SQL Server to PostgreSQL - Migration and design concerns
- by youwhut
Currently migrating from SQL Server to PostgreSQL and attempting to improve a couple of key areas on the way:
I have an Articles table:
CREATE TABLE [dbo].[Articles](
    [server_ref] [int] NOT NULL,
    [article_ref] [int] NOT NULL,
    [article_title] [varchar](400) NOT NULL,
    [category_ref] [int] NOT NULL,
    [size] [bigint] NOT NULL
)
Data (comma delimited text files) is dumped on the import server by ~500 (out of ~1000) servers on a daily basis.
Importing:
Indexes are disabled on the Articles table.
For each dumped text file
Data is BULK copied to a temporary table.
Temporary table is updated.
Old data for the server is dropped from the Articles table.
Temporary table data is copied to Articles table.
Temporary table dropped.
Once this process is complete for all servers the indexes are built and the new database is copied to a web server.

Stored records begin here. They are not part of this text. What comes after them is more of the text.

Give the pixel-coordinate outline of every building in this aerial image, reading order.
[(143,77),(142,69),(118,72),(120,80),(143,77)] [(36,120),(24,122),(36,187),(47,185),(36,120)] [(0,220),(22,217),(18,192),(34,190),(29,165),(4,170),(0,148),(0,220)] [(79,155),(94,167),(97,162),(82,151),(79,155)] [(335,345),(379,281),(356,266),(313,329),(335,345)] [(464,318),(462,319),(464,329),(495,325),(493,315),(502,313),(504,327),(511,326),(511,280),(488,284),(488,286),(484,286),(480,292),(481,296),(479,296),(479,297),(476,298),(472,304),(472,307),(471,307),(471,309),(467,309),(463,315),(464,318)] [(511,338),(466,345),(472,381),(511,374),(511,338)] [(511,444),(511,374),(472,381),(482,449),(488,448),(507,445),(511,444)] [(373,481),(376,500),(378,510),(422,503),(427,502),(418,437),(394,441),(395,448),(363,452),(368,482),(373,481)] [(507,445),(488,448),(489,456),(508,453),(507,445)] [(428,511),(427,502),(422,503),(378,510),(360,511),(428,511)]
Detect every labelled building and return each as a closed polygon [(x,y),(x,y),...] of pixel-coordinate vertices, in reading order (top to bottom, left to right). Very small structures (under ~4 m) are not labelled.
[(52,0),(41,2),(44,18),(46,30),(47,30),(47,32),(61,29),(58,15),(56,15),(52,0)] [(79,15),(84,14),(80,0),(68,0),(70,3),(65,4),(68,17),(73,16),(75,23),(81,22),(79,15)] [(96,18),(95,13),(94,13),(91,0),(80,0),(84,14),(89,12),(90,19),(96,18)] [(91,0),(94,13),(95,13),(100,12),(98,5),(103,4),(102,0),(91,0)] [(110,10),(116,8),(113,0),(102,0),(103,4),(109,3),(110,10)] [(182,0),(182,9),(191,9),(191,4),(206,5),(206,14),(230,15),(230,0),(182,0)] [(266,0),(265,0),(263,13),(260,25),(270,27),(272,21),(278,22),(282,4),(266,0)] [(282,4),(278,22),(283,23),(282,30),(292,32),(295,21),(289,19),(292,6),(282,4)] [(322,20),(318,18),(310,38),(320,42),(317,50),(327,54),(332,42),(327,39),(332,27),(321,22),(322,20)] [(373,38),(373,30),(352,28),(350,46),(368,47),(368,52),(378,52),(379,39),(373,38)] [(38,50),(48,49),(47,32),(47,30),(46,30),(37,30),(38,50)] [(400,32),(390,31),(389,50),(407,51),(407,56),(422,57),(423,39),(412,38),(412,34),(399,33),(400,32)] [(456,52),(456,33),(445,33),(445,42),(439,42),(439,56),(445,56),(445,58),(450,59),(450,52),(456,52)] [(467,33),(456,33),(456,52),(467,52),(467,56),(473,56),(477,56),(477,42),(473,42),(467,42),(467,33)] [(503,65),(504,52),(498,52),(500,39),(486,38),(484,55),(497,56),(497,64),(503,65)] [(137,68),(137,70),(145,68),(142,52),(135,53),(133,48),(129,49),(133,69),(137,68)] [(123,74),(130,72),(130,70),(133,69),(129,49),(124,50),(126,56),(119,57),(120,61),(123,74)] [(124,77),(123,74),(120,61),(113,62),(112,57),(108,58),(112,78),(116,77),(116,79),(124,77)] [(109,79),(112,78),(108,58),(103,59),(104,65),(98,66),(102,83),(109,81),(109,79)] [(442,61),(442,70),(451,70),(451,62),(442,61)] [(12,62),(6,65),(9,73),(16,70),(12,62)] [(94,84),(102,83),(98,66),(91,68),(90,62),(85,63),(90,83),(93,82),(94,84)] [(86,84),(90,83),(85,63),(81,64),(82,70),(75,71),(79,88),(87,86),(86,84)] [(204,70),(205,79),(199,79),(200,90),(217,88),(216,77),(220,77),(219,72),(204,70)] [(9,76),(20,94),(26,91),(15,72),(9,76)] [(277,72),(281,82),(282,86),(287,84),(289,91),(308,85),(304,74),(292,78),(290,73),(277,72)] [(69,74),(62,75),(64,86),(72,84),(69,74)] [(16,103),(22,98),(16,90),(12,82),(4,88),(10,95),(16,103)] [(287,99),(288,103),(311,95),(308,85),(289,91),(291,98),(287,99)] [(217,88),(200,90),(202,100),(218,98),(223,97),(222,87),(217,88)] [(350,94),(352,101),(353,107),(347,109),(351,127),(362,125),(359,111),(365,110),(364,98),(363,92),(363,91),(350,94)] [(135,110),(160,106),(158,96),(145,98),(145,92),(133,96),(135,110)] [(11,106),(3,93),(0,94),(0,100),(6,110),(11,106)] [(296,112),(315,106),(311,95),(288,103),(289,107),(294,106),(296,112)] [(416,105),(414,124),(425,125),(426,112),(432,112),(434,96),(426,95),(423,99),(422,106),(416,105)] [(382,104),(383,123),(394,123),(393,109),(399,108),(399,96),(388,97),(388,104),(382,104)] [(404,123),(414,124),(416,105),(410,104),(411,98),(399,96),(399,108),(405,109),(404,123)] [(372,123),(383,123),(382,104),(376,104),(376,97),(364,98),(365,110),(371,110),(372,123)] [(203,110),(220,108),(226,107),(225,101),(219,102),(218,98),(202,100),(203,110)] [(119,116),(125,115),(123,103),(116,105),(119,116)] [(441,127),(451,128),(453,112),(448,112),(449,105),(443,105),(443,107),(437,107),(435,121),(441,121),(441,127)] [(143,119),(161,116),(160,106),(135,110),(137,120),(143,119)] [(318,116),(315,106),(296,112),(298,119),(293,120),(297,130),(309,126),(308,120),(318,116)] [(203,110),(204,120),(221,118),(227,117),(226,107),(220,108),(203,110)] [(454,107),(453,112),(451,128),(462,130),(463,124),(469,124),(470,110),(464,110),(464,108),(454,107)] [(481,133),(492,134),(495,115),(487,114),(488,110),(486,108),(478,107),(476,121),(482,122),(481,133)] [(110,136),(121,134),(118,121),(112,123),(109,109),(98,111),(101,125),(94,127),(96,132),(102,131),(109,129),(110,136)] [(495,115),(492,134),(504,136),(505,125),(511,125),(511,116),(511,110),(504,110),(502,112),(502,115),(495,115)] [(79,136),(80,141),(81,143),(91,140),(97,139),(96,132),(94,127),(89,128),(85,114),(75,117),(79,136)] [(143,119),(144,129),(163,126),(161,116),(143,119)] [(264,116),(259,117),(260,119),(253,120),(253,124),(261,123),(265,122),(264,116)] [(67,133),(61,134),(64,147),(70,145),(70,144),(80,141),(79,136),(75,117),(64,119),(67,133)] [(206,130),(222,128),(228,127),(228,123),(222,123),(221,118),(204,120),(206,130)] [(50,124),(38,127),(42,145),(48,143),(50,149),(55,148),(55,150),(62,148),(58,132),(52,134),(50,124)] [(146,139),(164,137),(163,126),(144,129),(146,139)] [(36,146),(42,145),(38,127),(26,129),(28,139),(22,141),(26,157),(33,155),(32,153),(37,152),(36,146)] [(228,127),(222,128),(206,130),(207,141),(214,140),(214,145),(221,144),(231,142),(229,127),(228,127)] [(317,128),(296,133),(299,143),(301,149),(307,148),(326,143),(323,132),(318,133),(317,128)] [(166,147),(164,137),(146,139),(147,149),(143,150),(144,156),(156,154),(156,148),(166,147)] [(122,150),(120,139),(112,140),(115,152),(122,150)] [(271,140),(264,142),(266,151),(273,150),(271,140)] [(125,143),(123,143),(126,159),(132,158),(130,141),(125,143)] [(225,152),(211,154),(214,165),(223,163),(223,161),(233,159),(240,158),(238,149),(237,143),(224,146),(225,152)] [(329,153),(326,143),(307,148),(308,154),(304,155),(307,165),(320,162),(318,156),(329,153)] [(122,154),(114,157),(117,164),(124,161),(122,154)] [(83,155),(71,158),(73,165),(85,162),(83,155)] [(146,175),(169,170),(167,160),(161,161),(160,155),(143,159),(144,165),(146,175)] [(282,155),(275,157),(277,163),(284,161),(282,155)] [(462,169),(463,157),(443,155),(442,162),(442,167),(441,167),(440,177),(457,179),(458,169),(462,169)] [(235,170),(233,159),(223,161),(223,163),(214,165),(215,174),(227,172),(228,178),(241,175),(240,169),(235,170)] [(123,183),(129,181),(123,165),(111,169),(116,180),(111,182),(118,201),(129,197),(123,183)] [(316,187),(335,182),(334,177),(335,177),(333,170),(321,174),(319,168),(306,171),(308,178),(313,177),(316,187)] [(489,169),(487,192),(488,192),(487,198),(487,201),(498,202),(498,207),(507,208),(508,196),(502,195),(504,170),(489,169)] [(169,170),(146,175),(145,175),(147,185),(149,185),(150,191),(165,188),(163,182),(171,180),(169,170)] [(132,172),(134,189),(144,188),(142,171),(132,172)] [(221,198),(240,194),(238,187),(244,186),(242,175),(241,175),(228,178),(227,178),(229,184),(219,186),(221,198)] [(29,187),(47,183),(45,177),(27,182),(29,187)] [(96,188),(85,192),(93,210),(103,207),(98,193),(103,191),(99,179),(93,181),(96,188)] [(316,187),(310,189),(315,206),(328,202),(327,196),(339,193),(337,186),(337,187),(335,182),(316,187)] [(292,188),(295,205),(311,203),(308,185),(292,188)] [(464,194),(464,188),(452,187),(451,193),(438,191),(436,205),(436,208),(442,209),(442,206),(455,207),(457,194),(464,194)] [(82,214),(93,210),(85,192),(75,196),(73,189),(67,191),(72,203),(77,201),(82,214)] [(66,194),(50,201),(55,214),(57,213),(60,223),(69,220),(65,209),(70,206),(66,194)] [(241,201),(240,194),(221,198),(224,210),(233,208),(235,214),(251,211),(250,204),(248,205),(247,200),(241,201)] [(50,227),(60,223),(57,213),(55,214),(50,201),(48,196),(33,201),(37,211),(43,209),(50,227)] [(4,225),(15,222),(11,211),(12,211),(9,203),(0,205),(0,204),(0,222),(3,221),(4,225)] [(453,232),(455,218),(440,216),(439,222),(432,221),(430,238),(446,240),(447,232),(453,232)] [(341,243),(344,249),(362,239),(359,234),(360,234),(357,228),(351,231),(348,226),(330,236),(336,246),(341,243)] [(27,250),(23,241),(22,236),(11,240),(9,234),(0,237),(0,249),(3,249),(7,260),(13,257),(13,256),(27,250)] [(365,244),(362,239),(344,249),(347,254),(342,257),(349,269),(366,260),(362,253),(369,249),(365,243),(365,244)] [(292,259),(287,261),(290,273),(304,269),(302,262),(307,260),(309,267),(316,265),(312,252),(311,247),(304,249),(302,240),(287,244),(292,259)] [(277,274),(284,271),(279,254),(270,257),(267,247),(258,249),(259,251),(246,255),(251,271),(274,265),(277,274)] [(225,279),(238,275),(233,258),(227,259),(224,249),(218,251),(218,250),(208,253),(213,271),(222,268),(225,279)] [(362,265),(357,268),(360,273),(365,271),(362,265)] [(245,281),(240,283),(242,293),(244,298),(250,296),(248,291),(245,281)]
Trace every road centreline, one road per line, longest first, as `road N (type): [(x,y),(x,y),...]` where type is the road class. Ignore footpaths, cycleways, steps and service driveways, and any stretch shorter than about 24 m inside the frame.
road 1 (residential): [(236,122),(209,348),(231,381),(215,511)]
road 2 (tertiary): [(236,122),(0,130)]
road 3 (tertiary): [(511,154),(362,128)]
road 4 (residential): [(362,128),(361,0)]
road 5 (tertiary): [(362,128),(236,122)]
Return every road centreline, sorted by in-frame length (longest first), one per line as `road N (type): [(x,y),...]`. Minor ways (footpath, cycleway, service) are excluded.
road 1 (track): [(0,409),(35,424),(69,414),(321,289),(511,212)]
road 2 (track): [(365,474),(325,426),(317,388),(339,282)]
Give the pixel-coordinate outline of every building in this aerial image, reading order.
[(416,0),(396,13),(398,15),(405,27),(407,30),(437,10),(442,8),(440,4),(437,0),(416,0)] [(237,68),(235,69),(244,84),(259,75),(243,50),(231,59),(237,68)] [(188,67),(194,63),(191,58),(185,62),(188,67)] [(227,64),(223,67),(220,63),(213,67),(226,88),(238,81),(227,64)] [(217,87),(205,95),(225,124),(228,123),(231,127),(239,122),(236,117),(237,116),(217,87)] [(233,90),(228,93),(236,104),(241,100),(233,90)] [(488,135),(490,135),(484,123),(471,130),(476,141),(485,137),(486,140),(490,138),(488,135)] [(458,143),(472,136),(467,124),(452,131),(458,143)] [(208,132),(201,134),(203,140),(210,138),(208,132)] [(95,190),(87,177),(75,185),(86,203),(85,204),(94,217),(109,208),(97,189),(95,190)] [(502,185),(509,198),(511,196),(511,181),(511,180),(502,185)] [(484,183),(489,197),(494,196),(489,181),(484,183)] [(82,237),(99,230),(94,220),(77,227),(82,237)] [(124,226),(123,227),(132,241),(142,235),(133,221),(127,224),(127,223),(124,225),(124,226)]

I am reasonably happy with this process but there is always room for improvement as I strive for a real-time (haha!) system. Is what I am doing correct? The Articles table contains ~500 million records and is expected to grow. Searching across this table is okay but could be better. i.e. SELECT * FROM Articles WHERE server_ref=33 AND article_title LIKE '%criteria%' has been satisfactory but I want to improve the speed of searching. Obviously the "LIKE" is my problem here. Suggestions? SELECT * FROM Articles WHERE article_title LIKE '%criteria%' is horrendous.
Partitioning is a feature of SQL Server Enterprise but $$$ which is one of the many exciting prospects of PostgreSQL. What performance hit will be incurred for the import process (drop data, insert data) and building indexes? Will the database grow by a huge amount?
The database currently stands at 200 GB and will grow. Copying this across the network is not ideal but it works. I am putting thought into changing the hardware structure of the system. The thought process of having an import server and a web server is so that the import server can do the dirty work (WITHOUT indexes) while the web server (WITH indexes) can present reports. Maybe reducing the system down to one server would work to skip the copying across the network stage. This one server would have two versions of the database: one with the indexes for delivering reports and the other without for importing new data. The databases would swap daily. Thoughts?
This is a fantastic system, and believe it or not there is some method to my madness by giving it a big shake up.
UPDATE: I am not looking for help with relational databases, but hoping to bounce ideas around with data warehouse experts.